Safely read and write tabular data in R using tidyverse tools, with PMx-focused best practices and project-safe file paths.
Tip

Big idea: Most PMx errors start at data import.
Controlling how data enters your project is as important as modeling it.

Learning Objectives

By the end of this lesson, you will be able to:

  • Read common tabular file formats into R.
  • Understand and control column type guessing.
  • Write data back to disk reproducibly.
  • Distinguish raw, cleaned, and modeling-ready datasets.
  • Use project-safe paths so your code runs on any machine.

Setup

library(tidyverse)

Key Ideas

Data import is a structural decision.

In PMx workflows:

  • The first read defines column types.
  • Column types influence joins, summaries, and modeling behavior.
  • File paths determine whether your project is reproducible.
  • Raw data should never be modified in place.

Importing data is not a mechanical step — it sets the foundation for everything downstream.

Warning

A single incorrect column type (e.g., ID read as character instead of numeric) can silently break joins and modeling logic.


Common Data Formats in PMx

You will most often encounter:

  • CSV (.csv) — safest default
  • TSV (.tsv) — tab-separated
  • Excel (.xlsx) — common but fragile
  • Text exports from modeling tools

For reproducible workflows, prefer CSV.


Worked Example 1: Reading CSV Files

pk <- read_csv("data/pk_data.csv")

read_csv():

  • Reads column names from the first row
  • Guesses column types
  • Returns a tibble

Worked Example 2: Inspect Column Type Guessing

pk <- read_csv("data/pk_data.csv")

Common issues:

  • IDs read incorrectly
  • Dates misinterpreted
  • Numeric columns containing "." or text

Worked Example 3: Explicit Column Types

pk <- read_csv(
  "data/pk_data.csv",
  col_types = cols(
    ID   = col_integer(),
    TIME = col_double(),
    DV   = col_double(),
    AMT  = col_double()
  )
)
Tip

Be explicit when importing sponsor data or uncontrolled exports.

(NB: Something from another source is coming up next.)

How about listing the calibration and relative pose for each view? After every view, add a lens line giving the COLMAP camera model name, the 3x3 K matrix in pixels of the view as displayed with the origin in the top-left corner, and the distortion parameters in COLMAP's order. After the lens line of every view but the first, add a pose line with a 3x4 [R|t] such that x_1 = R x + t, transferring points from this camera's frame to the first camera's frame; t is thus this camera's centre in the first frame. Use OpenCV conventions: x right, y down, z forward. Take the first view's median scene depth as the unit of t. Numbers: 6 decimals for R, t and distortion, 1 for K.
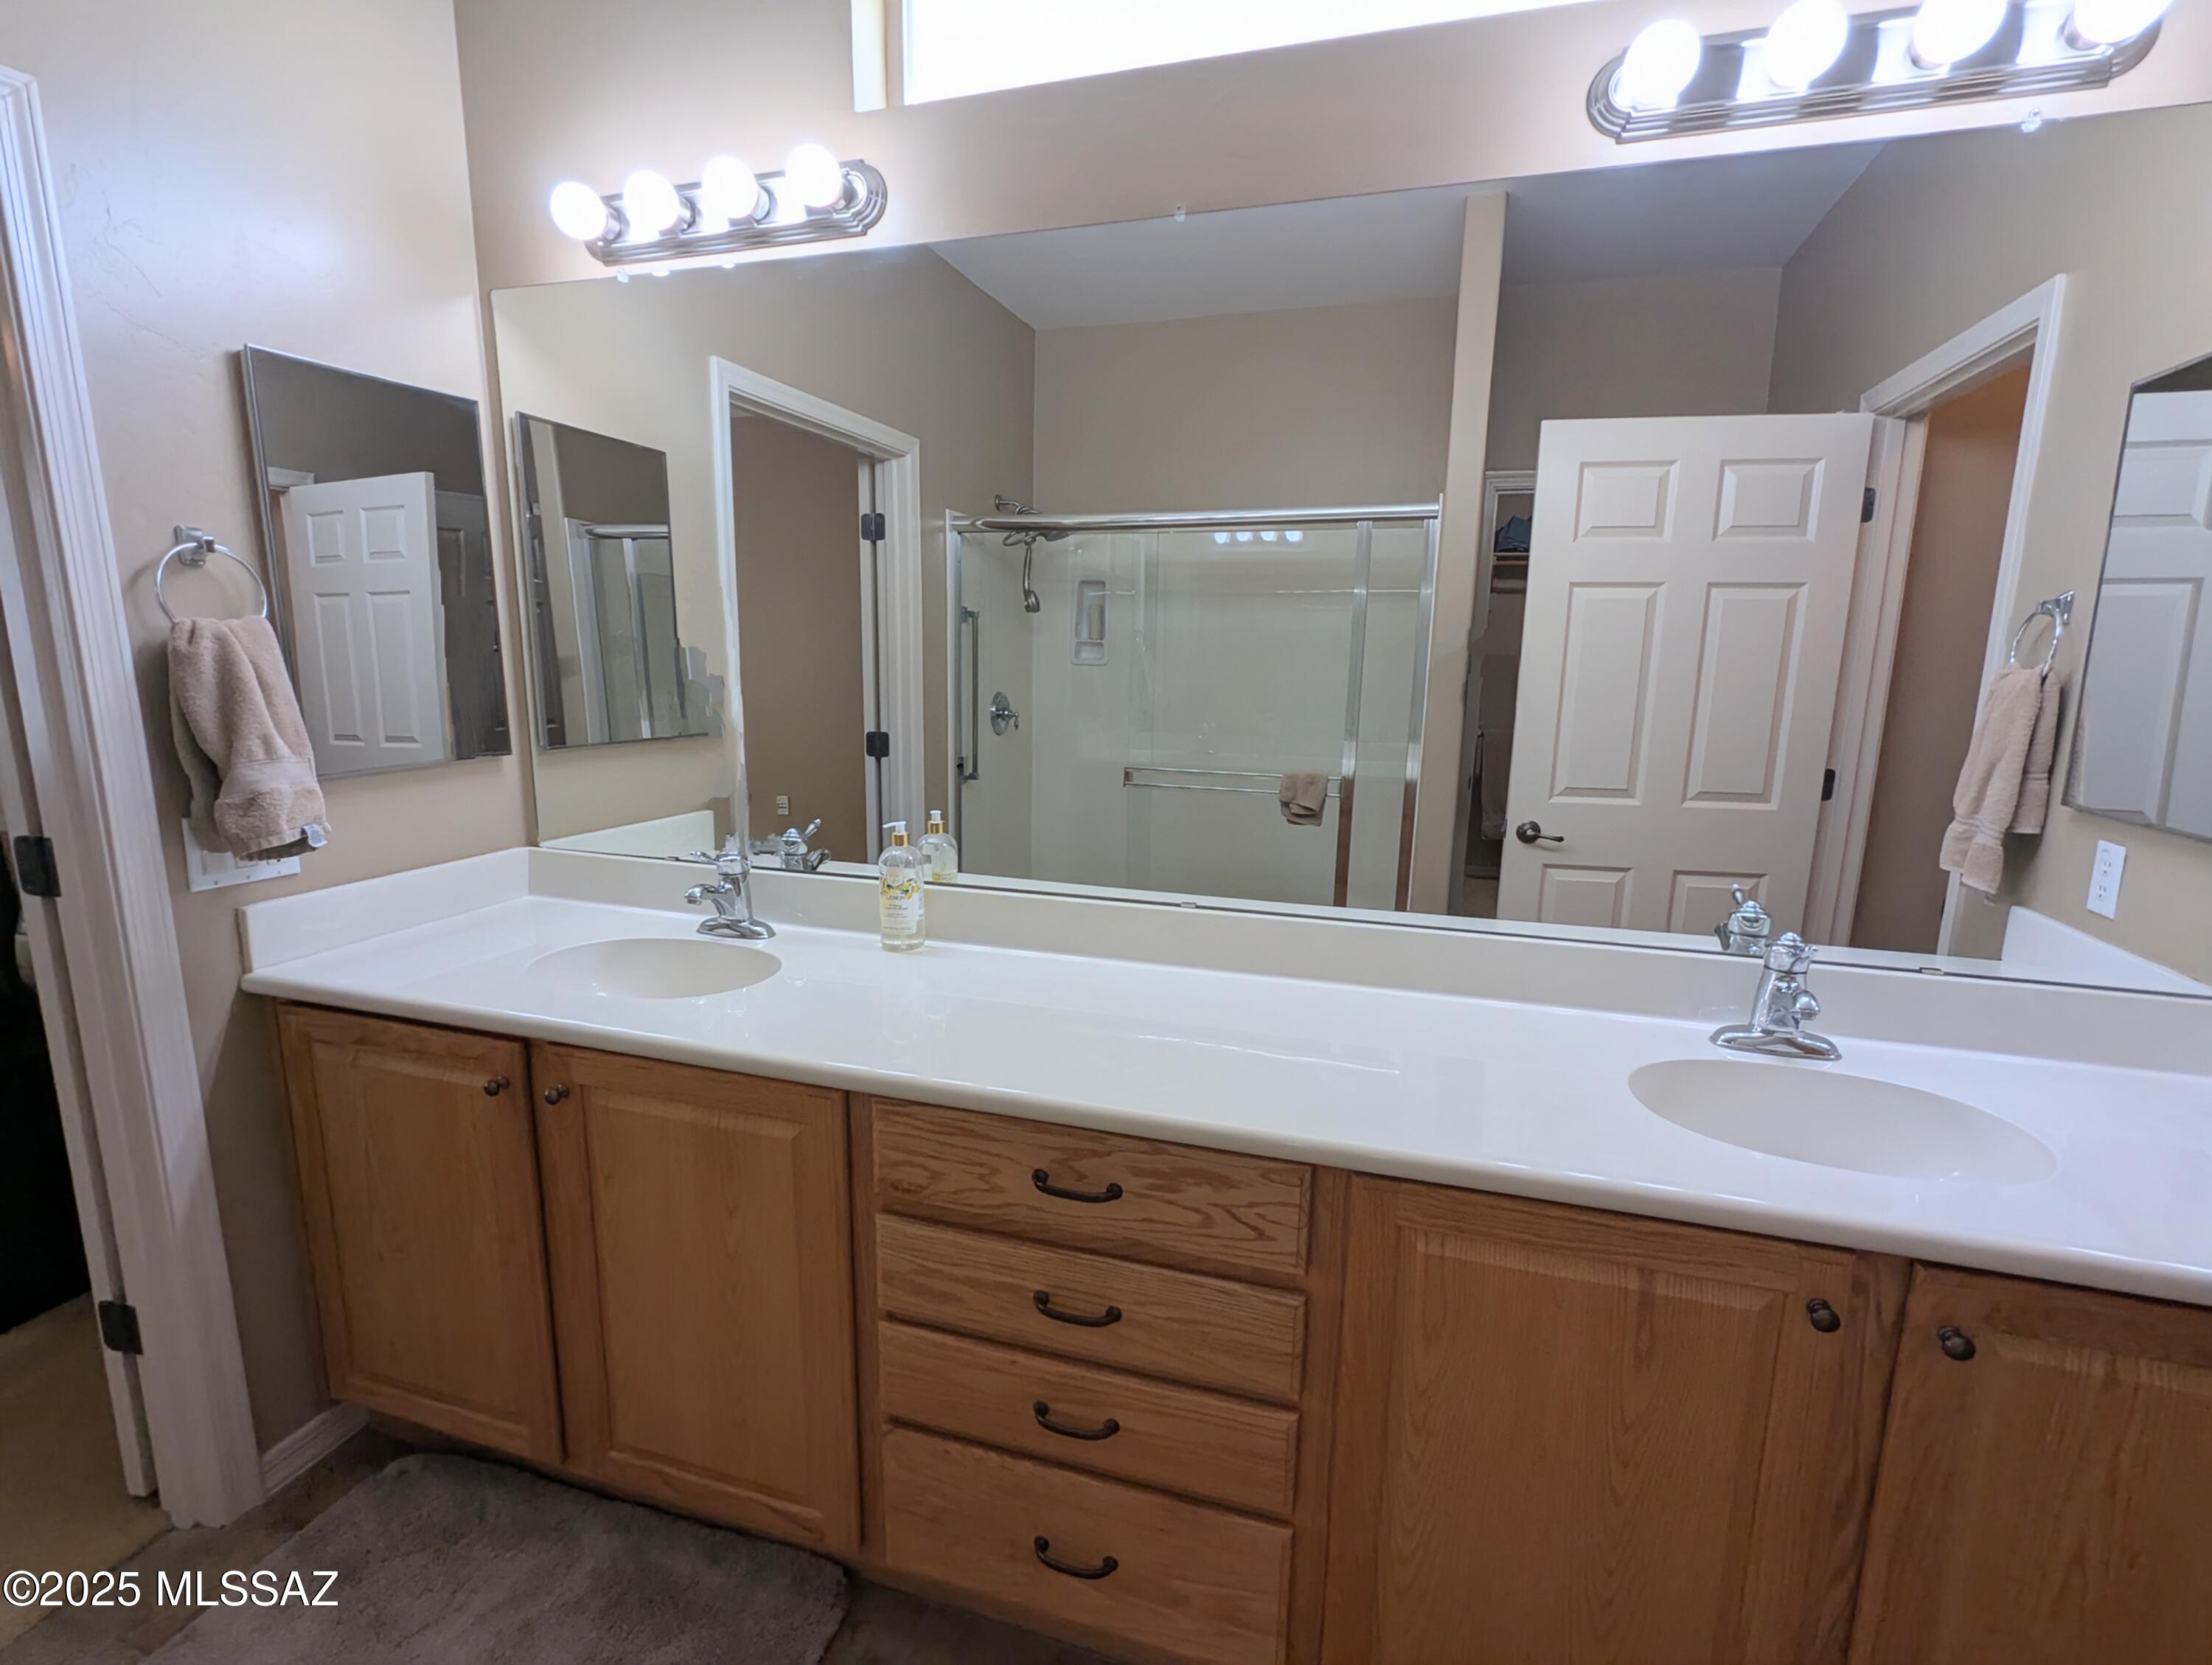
lens RADIAL K [[1044.5, 0, 1102.5], [0, 1044.5, 842.6], [0, 0, 1]] dist [0.002374, -0.015836]
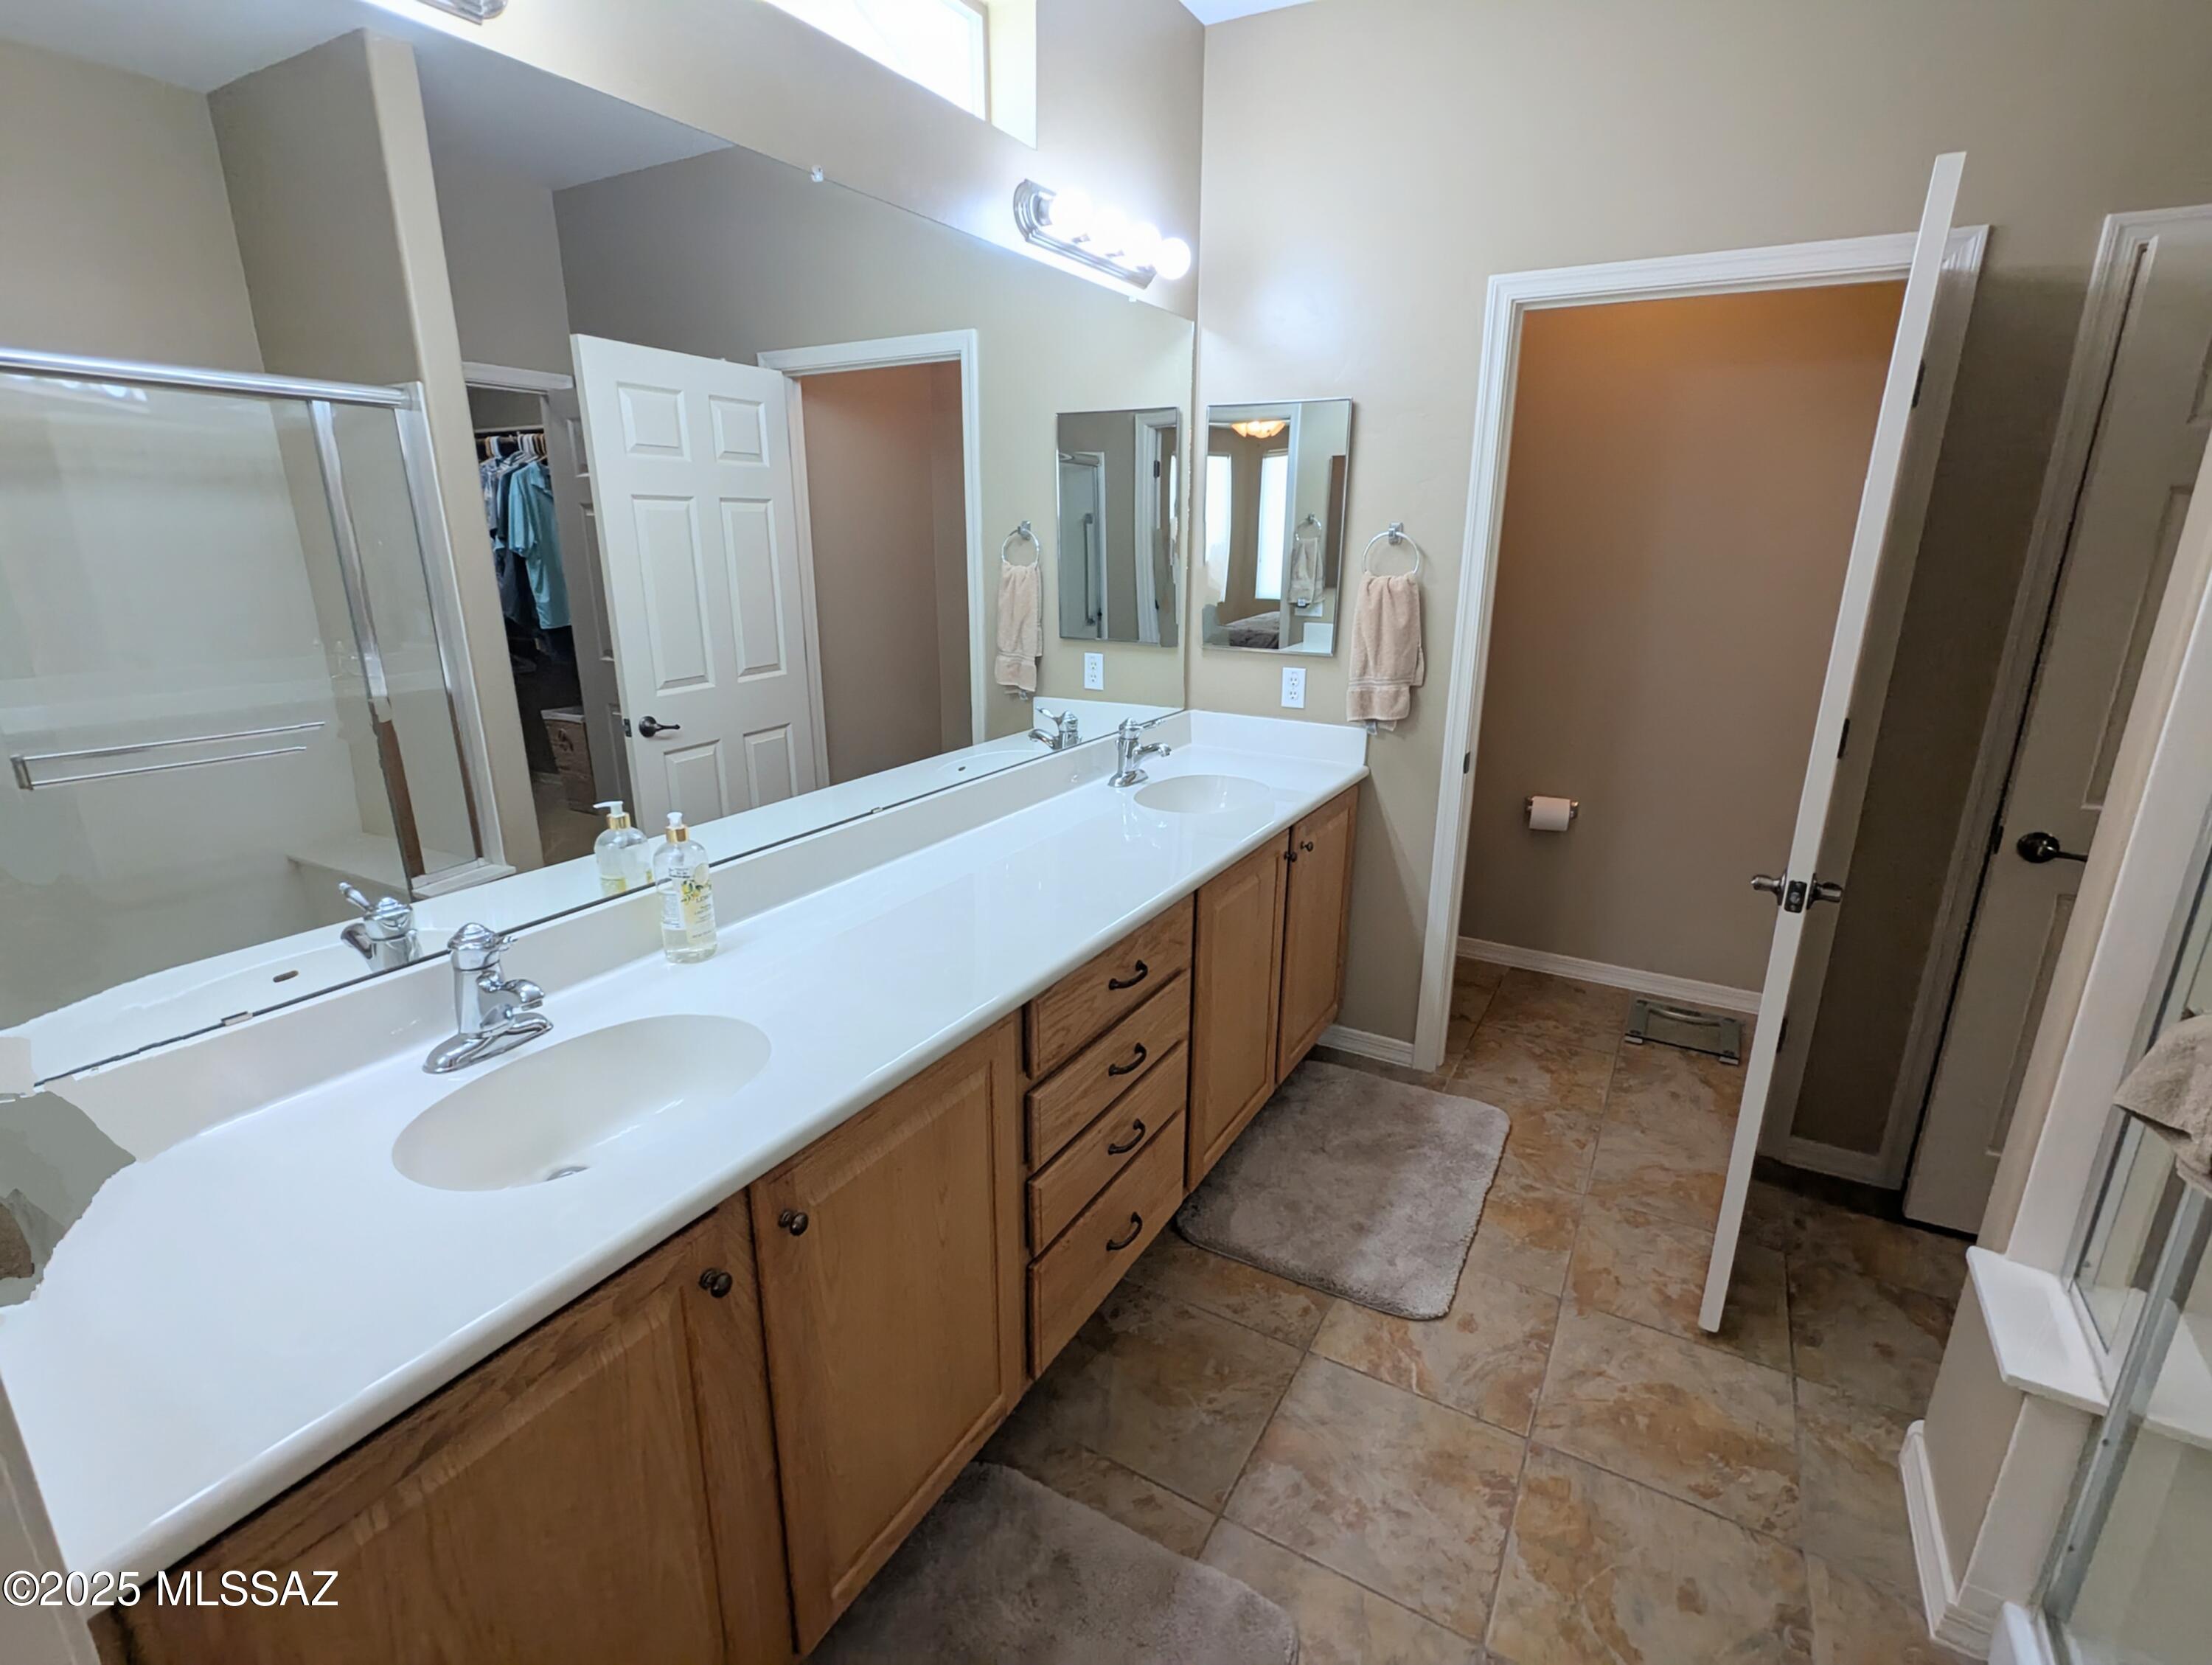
lens RADIAL K [[1044.9, 0, 1109.2], [0, 1044.9, 839.0], [0, 0, 1]] dist [-0.002999, -0.000134]
pose [[0.212712, -0.288570, 0.933532, -0.579836], [0.179074, 0.950727, 0.253082, -0.094136], [-0.960565, 0.113338, 0.253906, 0.284563]]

Worked Example 4: Reading TSV Files

pk <- read_tsv("data/pk_data.tsv")

Worked Example 5: Reading Excel (If Required)

library(readxl)
pk <- read_excel("data/pk_data.xlsx")

Best practice: convert Excel → CSV once, then work from CSV.

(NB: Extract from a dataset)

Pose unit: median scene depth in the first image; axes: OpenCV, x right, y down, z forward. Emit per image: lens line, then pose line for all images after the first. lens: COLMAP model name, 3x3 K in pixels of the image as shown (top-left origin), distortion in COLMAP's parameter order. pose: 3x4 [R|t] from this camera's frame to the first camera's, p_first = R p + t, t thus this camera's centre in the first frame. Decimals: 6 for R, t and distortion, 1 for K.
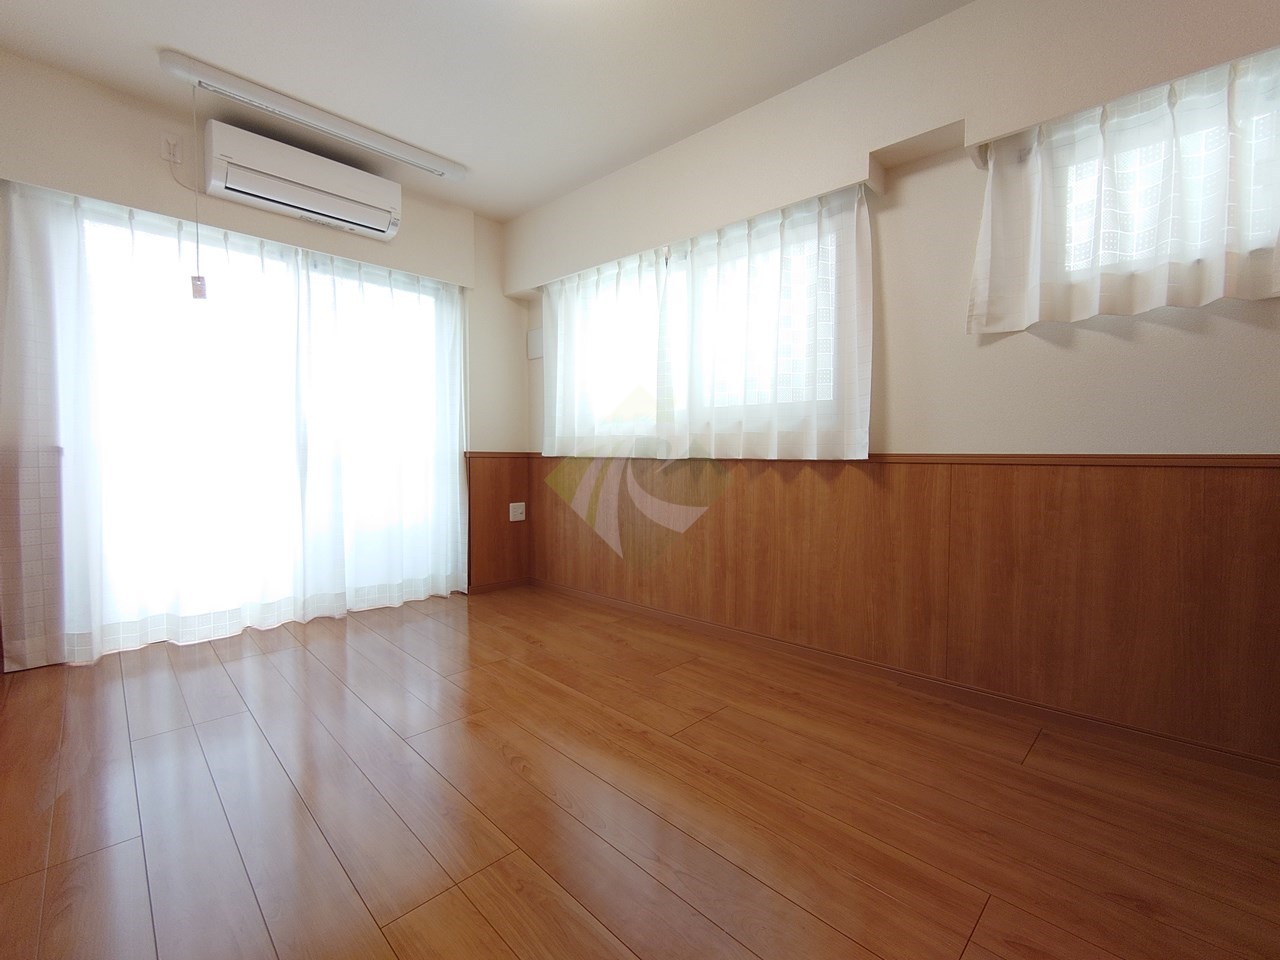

Worked Example 6: Writing Data

write_csv(pk, "data/pk_clean.csv")
Warning

Never overwrite raw data.


Raw vs Clean vs Modeling-Ready

Healthy PMx projects separate:

  • Raw data (untouched originals)
  • Clean data (corrected types, units, labels)
  • Modeling-ready data (event-record format, QC’d)

Clear separation protects reproducibility and auditability.


Worked Example 7: Project-Safe Paths with here()

library(here)
read_csv(here("data", "pk_data.csv"))
Note

here() builds paths relative to the project root, making code portable.


Strategies

  • Inspect column types immediately after import.
  • Be explicit when data quality is uncertain.
  • Separate raw, clean, and modeling-ready files.
  • Prefer CSV over Excel.
  • Use here() in multi-folder projects.
  • Document any type overrides you apply.

Common Mistakes

  • Trusting automatic type guessing blindly
  • Saving cleaned files over raw files
  • Hard-coding file paths with /Users/...
  • Mixing Excel and CSV versions of the same file

Practice Problems

  1. Read a CSV file.
  2. Display column types.
  3. Re-read with explicit types.
  4. Write a cleaned file.
  5. Read using here().

library(tidyverse)
library(here)

pk <- read_csv(here("data", "pk_data.csv"))
glimpse(pk)

pk <- read_csv(
  here("data", "pk_data.csv"),
  col_types = cols(
    ID = col_integer(),
    TIME = col_double(),
    DV = col_double()
  )
)

write_csv(pk, here("data", "pk_clean.csv"))

Summary

You now know how to:

  • Import tabular data safely
  • Control column types
  • Write reproducible output files
  • Avoid fragile file paths

Good data hygiene starts at import.


  • Inspect types immediately.
  • CSV is safest.
  • Never overwrite raw data.
  • Use project-relative paths.
  • Document any type overrides.